— START —

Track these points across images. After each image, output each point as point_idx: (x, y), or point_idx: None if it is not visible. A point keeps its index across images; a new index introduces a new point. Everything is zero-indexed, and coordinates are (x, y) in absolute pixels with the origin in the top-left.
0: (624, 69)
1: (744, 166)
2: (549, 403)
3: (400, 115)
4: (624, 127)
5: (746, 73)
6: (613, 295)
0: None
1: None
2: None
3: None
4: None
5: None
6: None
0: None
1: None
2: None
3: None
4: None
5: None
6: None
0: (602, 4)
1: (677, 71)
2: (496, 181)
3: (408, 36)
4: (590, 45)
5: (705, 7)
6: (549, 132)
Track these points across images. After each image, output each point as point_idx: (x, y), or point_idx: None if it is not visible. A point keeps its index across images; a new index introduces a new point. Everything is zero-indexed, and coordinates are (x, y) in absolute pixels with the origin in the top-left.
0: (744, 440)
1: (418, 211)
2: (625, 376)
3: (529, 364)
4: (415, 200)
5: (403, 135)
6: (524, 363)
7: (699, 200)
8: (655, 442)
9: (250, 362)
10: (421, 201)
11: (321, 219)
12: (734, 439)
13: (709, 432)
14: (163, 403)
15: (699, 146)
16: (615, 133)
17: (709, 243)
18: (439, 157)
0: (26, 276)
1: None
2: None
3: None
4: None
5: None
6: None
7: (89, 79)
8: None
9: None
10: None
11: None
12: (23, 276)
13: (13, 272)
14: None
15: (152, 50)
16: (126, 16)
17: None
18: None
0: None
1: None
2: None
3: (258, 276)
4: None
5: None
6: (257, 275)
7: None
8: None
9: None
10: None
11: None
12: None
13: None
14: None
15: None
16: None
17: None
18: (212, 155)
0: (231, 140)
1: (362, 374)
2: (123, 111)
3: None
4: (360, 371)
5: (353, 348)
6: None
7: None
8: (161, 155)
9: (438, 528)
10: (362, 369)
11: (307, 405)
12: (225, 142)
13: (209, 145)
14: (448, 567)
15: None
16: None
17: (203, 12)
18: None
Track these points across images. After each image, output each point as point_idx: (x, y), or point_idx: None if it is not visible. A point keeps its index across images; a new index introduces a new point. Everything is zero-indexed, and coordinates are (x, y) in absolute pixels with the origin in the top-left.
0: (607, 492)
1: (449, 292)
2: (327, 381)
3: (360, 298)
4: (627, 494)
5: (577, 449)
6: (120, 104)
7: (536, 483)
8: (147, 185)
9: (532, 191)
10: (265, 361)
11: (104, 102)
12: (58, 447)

— END —

▶ _EXERCISE DIRECTIONS_:
Reproduce every line of the records above, character for character, leaving nothing out and changing nothing.

▶ _ANSWER FOR THIS EXERCISE_:
Track these points across images. After each image, output each point as point_idx: (x, y), or point_idx: None if it is not visible. A point keeps its index across images; a new index introduces a new point. Everything is zero-indexed, and coordinates are (x, y) in absolute pixels with the origin in the top-left.
0: (624, 69)
1: (744, 166)
2: (549, 403)
3: (400, 115)
4: (624, 127)
5: (746, 73)
6: (613, 295)
0: None
1: None
2: None
3: None
4: None
5: None
6: None
0: None
1: None
2: None
3: None
4: None
5: None
6: None
0: (602, 4)
1: (677, 71)
2: (496, 181)
3: (408, 36)
4: (590, 45)
5: (705, 7)
6: (549, 132)
Track these points across images. After each image, output each point as point_idx: (x, y), or point_idx: None if it is not visible. A point keeps its index across images; a new index introduces a new point. Everything is zero-indexed, and coordinates are (x, y) in absolute pixels with the origin in the top-left.
0: (744, 440)
1: (418, 211)
2: (625, 376)
3: (529, 364)
4: (415, 200)
5: (403, 135)
6: (524, 363)
7: (699, 200)
8: (655, 442)
9: (250, 362)
10: (421, 201)
11: (321, 219)
12: (734, 439)
13: (709, 432)
14: (163, 403)
15: (699, 146)
16: (615, 133)
17: (709, 243)
18: (439, 157)
0: (26, 276)
1: None
2: None
3: None
4: None
5: None
6: None
7: (89, 79)
8: None
9: None
10: None
11: None
12: (23, 276)
13: (13, 272)
14: None
15: (152, 50)
16: (126, 16)
17: None
18: None
0: None
1: None
2: None
3: (258, 276)
4: None
5: None
6: (257, 275)
7: None
8: None
9: None
10: None
11: None
12: None
13: None
14: None
15: None
16: None
17: None
18: (212, 155)
0: (231, 140)
1: (362, 374)
2: (123, 111)
3: None
4: (360, 371)
5: (353, 348)
6: None
7: None
8: (161, 155)
9: (438, 528)
10: (362, 369)
11: (307, 405)
12: (225, 142)
13: (209, 145)
14: (448, 567)
15: None
16: None
17: (203, 12)
18: None
Track these points across images. After each image, output each point as point_idx: (x, y), or point_idx: None if it is not visible. A point keeps its index across images; a new index introduces a new point. Everything is zero-indexed, and coordinates are (x, y) in absolute pixels with the origin in the top-left.
0: (607, 492)
1: (449, 292)
2: (327, 381)
3: (360, 298)
4: (627, 494)
5: (577, 449)
6: (120, 104)
7: (536, 483)
8: (147, 185)
9: (532, 191)
10: (265, 361)
11: (104, 102)
12: (58, 447)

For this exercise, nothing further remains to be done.